School of Electrical and Computer Engineering, Purdue University, West Lafayette, IN, 47907, USA.
Department of Medicine, Indiana University School of Medicine, Indianapolis, IN, 46202, USA.
BMC Med Genomics. 2020 Apr 3;13(Suppl 5):41. doi: 10.1186/s12920-020-0686-1.
Recent advances in kernel-based Deep Learning models have introduced a new era in medical research. Originally designed for pattern recognition and image processing, Deep Learning models are now applied to survival prognosis of cancer patients. Specifically, Deep Learning versions of the Cox proportional hazards models are trained with transcriptomic data to predict survival outcomes in cancer patients.
In this study, a broad analysis was performed on TCGA cancers using a variety of Deep Learning-based models, including Cox-nnet, DeepSurv, and a method proposed by our group named AECOX (AutoEncoder with Cox regression network). Concordance index and p-value of the log-rank test are used to evaluate the model performances.
All models show competitive results across 12 cancer types. The last hidden layers of the Deep Learning approaches are lower dimensional representations of the input data that can be used for feature reduction and visualization. Furthermore, the prognosis performances reveal a negative correlation between model accuracy, overall survival time statistics, and tumor mutation burden (TMB), suggesting an association among overall survival time, TMB, and prognosis prediction accuracy.
Deep Learning based algorithms demonstrate superior performances than traditional machine learning based models. The cancer prognosis results measured in concordance index are indistinguishable across models while are highly variable across cancers. These findings shedding some light into the relationships between patient characteristics and survival learnability on a pan-cancer level.

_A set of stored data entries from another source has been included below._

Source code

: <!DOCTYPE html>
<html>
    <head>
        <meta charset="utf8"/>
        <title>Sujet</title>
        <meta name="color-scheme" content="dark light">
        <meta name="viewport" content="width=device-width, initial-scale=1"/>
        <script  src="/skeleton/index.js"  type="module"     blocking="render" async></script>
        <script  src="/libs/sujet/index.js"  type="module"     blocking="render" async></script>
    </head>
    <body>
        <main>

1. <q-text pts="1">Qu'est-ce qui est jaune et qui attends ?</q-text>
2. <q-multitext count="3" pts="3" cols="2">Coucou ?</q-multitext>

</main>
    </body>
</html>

基于核的深度学习模型的最新进展开创了医学研究的新纪元。深度学习模型最初设计用于模式识别和图像处理,现在已应用于癌症患者的生存预后。具体来说,基于转录组数据训练了 Cox 比例风险模型的深度学习版本,以预测癌症患者的生存结局。
本研究使用多种基于深度学习的模型对 TCGA 癌症进行了广泛分析,包括 Cox-nnet、DeepSurv 和我们团队提出的名为 AECOX(具有 Cox 回归网络的自动编码器)的方法。一致性指数和对数秩检验的 p 值用于评估模型性能。
所有模型在 12 种癌症类型中均表现出有竞争力的结果。深度学习方法的最后一个隐藏层是输入数据的低维表示,可以用于特征降维和可视化。此外,预后表现揭示了模型准确性、总生存时间统计和肿瘤突变负担(TMB)之间的负相关,表明总生存时间、TMB 和预后预测准确性之间存在关联。
基于深度学习的算法表现优于传统基于机器学习的模型。在一致性指数上测量的癌症预后结果在模型之间不可区分,而在癌症之间高度可变。这些发现为患者特征与泛癌水平上的生存可学习性之间的关系提供了一些启示。